I see, OK, I can still change this. I guess the simplest solution for absolute parity would be to use the same upos script on both datasets, but I think there are some manual upos edits in EWT, right?

nschneid commented 8 months ago

I don't have a UPOS generation script for EWT—I have been editing whatever was in the .conllu over the years. If you wanted to run the GUM one on EWT that would make for an interesting comparison.

amir-zeldes commented 8 months ago

Sure, it's mostly just depedit, though it's possible there's some other tinkering going on in the buildbot, I'd have to look. It seems like a hassle to maintain both upos and xpos, and since I take it xpos is pretty high quality, I like to correct just that, and project to upos using the tree.

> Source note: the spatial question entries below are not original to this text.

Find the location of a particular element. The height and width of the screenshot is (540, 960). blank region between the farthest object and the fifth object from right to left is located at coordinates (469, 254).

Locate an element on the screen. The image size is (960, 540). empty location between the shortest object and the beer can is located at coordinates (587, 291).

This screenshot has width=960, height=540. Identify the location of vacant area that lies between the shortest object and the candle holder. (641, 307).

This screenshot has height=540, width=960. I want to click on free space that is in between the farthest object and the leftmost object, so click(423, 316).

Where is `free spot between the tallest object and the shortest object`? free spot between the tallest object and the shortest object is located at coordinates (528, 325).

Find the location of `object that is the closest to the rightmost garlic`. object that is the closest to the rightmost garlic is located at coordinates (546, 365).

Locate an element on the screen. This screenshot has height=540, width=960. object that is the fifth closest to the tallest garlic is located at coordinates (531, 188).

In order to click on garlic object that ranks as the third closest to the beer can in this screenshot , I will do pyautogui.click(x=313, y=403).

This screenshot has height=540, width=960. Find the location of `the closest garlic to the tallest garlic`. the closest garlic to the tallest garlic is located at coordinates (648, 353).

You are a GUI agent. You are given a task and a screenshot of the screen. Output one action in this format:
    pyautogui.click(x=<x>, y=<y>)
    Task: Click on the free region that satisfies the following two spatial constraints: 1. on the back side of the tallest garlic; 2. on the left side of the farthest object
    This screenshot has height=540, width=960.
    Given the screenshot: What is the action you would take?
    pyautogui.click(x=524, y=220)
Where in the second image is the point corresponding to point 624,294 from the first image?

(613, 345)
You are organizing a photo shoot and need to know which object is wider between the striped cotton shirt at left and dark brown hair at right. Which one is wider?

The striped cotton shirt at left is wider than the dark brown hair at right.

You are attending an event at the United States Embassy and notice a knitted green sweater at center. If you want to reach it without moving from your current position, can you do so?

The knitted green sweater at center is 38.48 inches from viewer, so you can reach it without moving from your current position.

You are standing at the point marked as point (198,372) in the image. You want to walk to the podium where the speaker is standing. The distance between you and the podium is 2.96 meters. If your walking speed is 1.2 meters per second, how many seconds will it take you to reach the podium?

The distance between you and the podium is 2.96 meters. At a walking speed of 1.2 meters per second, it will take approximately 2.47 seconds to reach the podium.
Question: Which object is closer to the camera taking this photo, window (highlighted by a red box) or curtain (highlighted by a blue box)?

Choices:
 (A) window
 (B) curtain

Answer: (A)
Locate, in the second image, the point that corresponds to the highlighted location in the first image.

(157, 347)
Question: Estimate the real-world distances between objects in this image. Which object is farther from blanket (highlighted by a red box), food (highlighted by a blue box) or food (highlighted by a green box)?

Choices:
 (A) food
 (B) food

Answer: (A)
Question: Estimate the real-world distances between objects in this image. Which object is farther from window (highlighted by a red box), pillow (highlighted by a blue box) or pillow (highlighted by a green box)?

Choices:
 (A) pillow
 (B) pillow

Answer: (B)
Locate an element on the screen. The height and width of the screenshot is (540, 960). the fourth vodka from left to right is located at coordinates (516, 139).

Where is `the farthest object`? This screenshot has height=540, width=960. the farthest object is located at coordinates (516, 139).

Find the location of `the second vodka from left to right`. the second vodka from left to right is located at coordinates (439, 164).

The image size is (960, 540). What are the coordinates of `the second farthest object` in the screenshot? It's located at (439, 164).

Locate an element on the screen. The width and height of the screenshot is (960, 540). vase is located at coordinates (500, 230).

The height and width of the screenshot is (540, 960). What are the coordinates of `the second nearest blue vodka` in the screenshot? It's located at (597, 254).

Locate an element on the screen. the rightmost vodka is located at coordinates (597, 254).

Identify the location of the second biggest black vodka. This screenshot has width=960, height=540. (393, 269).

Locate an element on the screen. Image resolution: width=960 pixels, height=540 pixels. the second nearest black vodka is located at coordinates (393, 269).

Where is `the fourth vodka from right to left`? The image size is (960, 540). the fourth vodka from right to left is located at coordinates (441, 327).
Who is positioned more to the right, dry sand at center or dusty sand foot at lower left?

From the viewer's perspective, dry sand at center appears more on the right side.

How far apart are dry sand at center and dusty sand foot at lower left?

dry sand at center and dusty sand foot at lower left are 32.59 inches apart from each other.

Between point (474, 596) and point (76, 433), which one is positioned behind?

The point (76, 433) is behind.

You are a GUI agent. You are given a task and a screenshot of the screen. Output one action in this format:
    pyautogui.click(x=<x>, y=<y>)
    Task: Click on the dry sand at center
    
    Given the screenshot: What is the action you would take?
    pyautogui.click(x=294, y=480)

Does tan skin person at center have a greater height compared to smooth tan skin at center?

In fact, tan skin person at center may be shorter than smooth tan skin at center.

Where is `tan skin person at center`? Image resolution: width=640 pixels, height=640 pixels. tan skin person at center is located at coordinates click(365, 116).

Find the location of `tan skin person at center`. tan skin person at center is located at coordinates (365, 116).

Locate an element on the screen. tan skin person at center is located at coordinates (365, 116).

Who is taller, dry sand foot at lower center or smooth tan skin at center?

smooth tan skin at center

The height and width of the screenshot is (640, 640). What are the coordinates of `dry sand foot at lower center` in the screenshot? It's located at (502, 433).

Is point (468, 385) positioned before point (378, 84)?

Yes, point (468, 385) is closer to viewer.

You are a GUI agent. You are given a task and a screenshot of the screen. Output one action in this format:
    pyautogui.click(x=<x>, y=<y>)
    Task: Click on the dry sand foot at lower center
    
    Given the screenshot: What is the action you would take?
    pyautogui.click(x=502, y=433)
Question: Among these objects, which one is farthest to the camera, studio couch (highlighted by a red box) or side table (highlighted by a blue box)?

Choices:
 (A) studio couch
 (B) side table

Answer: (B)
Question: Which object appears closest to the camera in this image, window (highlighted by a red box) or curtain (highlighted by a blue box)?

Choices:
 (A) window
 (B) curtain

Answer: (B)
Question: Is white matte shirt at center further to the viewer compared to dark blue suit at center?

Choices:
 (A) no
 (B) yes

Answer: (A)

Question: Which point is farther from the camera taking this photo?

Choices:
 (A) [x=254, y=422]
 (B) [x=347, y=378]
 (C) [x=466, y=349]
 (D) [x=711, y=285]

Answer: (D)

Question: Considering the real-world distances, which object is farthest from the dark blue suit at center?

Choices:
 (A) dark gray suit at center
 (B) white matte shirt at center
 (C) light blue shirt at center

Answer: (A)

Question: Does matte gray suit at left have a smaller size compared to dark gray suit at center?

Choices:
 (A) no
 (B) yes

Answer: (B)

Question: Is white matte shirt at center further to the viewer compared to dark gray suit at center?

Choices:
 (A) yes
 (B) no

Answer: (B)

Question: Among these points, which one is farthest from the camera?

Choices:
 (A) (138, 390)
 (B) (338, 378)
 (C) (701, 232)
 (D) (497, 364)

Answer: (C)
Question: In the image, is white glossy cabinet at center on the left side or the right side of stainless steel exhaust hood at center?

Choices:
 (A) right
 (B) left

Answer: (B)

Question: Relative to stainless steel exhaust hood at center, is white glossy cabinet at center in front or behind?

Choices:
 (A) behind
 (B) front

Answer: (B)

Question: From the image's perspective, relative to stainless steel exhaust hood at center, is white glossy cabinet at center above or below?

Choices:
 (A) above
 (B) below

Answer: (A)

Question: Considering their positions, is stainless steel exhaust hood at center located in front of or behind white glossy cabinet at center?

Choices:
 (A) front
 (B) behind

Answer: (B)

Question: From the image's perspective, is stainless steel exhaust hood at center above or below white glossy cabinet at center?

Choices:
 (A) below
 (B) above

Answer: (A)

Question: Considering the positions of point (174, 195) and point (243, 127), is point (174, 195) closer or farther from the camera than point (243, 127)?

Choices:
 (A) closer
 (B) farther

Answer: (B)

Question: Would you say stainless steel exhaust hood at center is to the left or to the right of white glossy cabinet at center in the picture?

BTW GENTLE also has "such that", I guess we want that to be ADJ SCONJ? Currently they're annotated as mark sisters, since there is no fixed "such that" on the fixed list.

nschneid commented 8 months ago

Hmm, EWT just has 'are such that' which is not quite the same. When it acts as mark, I would probably include "such that" on the fixed list if "such as" is there. I don't think it makes sense to say that "such" can independently be mark.

nschneid commented 8 months ago

"so that" is also on the fixed list BTW. Cf. #400

amir-zeldes commented 8 months ago

Yeah, factually that all makes sense to me, I'm just very cautious about deviations from the list. So you want to canonize "such that" which only appears in GENTLE as fixed? In fairness, it does appear 7 times in two documents there (mathematical proofs)

nschneid commented 8 months ago

Yeah. There are even a few fixed expressions in EWT that never got added to the list for some reason. At some point we should discuss those too.

nschneid commented 8 months ago

(Implementation: UniversalDependencies/UD_English-GENTLE@2103015 UniversalDependencies/docs@b696742 )

amir-zeldes commented 8 months ago

OK, I changed GENTLE trees to match that, and added it to the fixed list in the UD guidelines and GUM wiki. I feel a bit bad for parsers testing on GENTLE, which is meant to be an OOD test set, since we just introduced a fixed expression that is totally absent from GUM/EWT, meaning it would be unreasonable to expect it to be predicted correctly... But such is life I suppose!

amir-zeldes commented 8 months ago

Thanks for adding the commits hashes - I think this is good to close!